### [WHAT NEEDS TO BE DONE]
Return every line from the records below in which the word "layout" is found.
[RECORD SET Boundary: Start]
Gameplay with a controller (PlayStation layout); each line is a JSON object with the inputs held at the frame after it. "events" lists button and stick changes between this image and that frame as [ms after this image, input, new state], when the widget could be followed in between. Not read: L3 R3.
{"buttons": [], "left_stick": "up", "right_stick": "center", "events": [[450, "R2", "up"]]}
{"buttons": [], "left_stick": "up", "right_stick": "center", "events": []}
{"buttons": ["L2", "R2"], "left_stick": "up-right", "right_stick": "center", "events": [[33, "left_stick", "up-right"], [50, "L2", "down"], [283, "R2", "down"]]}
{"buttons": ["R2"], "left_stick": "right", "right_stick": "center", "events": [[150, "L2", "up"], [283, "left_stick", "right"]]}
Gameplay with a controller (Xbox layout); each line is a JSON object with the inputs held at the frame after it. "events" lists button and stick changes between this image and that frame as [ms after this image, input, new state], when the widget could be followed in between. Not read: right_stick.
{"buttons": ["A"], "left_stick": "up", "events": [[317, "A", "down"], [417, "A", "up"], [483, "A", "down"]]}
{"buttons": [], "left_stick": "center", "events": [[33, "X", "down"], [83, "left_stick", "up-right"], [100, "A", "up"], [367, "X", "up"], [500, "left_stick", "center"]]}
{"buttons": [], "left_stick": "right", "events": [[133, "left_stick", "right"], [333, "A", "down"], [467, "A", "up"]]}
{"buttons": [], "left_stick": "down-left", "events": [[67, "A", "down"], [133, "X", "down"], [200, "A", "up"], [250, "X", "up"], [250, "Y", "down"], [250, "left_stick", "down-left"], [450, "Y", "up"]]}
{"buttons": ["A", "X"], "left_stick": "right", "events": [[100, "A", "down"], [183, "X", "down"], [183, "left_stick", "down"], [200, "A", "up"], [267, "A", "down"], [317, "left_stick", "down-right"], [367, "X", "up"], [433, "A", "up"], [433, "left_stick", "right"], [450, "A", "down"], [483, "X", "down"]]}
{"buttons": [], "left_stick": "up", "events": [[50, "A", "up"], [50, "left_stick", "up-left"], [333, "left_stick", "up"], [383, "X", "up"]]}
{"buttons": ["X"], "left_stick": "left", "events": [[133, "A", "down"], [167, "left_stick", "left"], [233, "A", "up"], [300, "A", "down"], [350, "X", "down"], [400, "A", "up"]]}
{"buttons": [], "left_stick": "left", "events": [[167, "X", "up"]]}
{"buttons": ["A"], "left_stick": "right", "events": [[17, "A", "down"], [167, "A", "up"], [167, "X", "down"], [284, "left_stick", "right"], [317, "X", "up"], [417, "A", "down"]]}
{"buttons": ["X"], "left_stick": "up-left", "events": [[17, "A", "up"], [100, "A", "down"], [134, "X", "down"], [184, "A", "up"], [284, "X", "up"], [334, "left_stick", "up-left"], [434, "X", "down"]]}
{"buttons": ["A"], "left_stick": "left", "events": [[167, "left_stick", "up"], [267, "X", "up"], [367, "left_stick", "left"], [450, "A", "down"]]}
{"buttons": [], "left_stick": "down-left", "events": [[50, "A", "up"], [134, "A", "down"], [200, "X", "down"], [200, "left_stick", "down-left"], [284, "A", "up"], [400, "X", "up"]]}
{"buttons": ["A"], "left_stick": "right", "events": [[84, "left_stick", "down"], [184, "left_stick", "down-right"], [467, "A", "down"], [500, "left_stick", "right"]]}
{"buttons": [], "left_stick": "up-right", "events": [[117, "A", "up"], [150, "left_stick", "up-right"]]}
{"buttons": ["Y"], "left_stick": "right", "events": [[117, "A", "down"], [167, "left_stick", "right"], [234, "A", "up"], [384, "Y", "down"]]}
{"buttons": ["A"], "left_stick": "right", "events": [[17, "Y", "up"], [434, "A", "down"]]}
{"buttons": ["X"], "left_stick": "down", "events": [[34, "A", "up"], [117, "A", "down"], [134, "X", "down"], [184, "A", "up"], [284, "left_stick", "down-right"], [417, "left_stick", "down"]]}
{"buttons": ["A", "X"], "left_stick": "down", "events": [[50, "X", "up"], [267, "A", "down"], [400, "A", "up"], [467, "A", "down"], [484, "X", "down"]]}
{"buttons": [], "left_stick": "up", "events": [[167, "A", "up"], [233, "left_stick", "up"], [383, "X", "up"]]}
[RECORD SET Boundary: End]
### [RESULT BELOW]
Gameplay with a controller (PlayStation layout); each line is a JSON object with the inputs held at the frame after it. "events" lists button and stick changes between this image and that frame as [ms after this image, input, new state], when the widget could be followed in between. Not read: L3 R3.
Gameplay with a controller (Xbox layout); each line is a JSON object with the inputs held at the frame after it. "events" lists button and stick changes between this image and that frame as [ms after this image, input, new state], when the widget could be followed in between. Not read: right_stick.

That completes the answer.